"Renan respondeu às acusações no lugar errado – a cadeira de presidente do Senado.
O que fazia ele sentado lá? Tentava se confundir com a instituição. É o nosso
Luís XIV das Alagoas?"
O senador Renan Calheiros, capturado no centro do escândalo sobre suas relações financeiras com um lobista de empreiteira, cometeu o pecado de invadir a vida pública.
Ao tentar explicar-se para os colegas por meio de um discurso de 2.800 palavras que levou 23 minutos para ler, o senador quis apresentar-se como vítima de uma invasão de sua vida privada. No discurso, disse que iria "confessar pecados" e revelar "segredos sagrados" para defender-se do "pseudo-escândalo" sobre sua "vida pessoal". Reclamou que não tinha o direito de usufruir a "cláusula pétrea" que garante "privacidade a todos" e reclamou do "constrangimento" de expor sua "vida íntima e pessoal". Voltou ao tema várias vezes e, lá pelas tantas, declarou: "O que eu quero mais uma vez denunciar é essa ignomínia da invasão da minha vida privada, daquilo que é mais sagrado na construção da sociedade, que é a família". Tudo show de autovitimização.
VEJA não invadiu a privacidade de Renan Calheiros. Denunciou, isso sim, que o senador tinha relações promíscuas com um lobista de empreiteira que pagava suas despesas pessoais. Que despesas? A pensão e o aluguel para a jornalista Mônica Veloso, com quem teve uma filha. Ponto. Na reportagem, VEJA não publicou o nome da criança. Não disse que o senador era casado quando teve a filha, não disse que se tratava de uma relação extraconjugal, não informou quanto tempo durou o romance, onde se encontravam, nada. Não disse – para usar uma expressão que o senador adora – "abissolutamenti nada" que pudesse soar, ainda que remotamente, como uma invasão de sua vida pessoal. Aliás, que se saiba: VEJA teve acesso a cinco transcrições de conversas gravadas entre o senador e a mãe de sua filha. É lixo para jornalistas, mas uma delícia para alcoviteiros. VEJA fez jornalismo e não lhe invadiu a vida privada.

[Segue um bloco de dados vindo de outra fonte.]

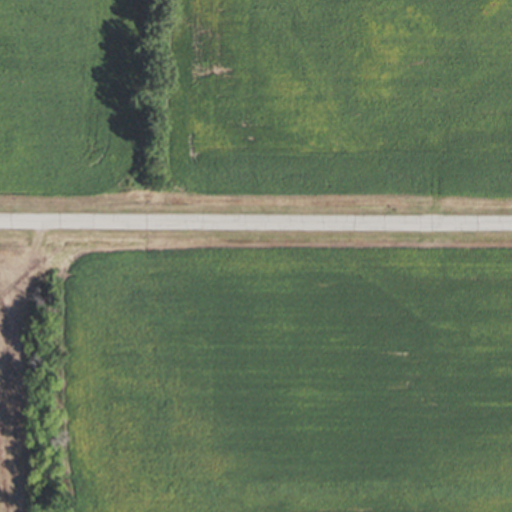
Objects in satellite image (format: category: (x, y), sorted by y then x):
road: (256, 228)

Renan é que invadiu a vida pública. A começar pelo fato de que respondeu às acusações no lugar errado – sentado na cadeira de presidente do Senado. O que fazia ele sentado lá? Nem Jader Barbalho, quando enredado em seus ranários e fazendões, agiu de modo tão lamentável. E por que Renan falou daquela cadeira? Para envolver o Senado da República em sua crise individual. Para se dar mais poder, impressionar a platéia, jogar o peso de sua autoridade sobre a mãe de sua filha, escudar-se na instituição. Renan não foi acusado de nada na condição de presidente do Senado, mas como homem público, de quem se suspeita pesadamente que se envolveu numa teia de favores e corrupção. Que falasse da tribuna, como qualquer senador. Mas não.
A certa altura de seu discurso, lacrimoso e esburacado, o senador deixou evidente sua tentativa de envolver o Senado da República em seu problema pessoal e chegou a dizer o seguinte: "Quando me agridem, ferem também uma das mais altas instituições nacionais. Quando me miram atingem a instituição". Mas que raios o senador pensa que é? A personificação das instituições nacionais? Luís XIV das Alagoas? Le Sénat c'est moi? A atitude do senador é um disparate, mas não é propriamente um ineditismo: é apenas o velho retrato da usurpação da coisa pública com propósitos pessoais.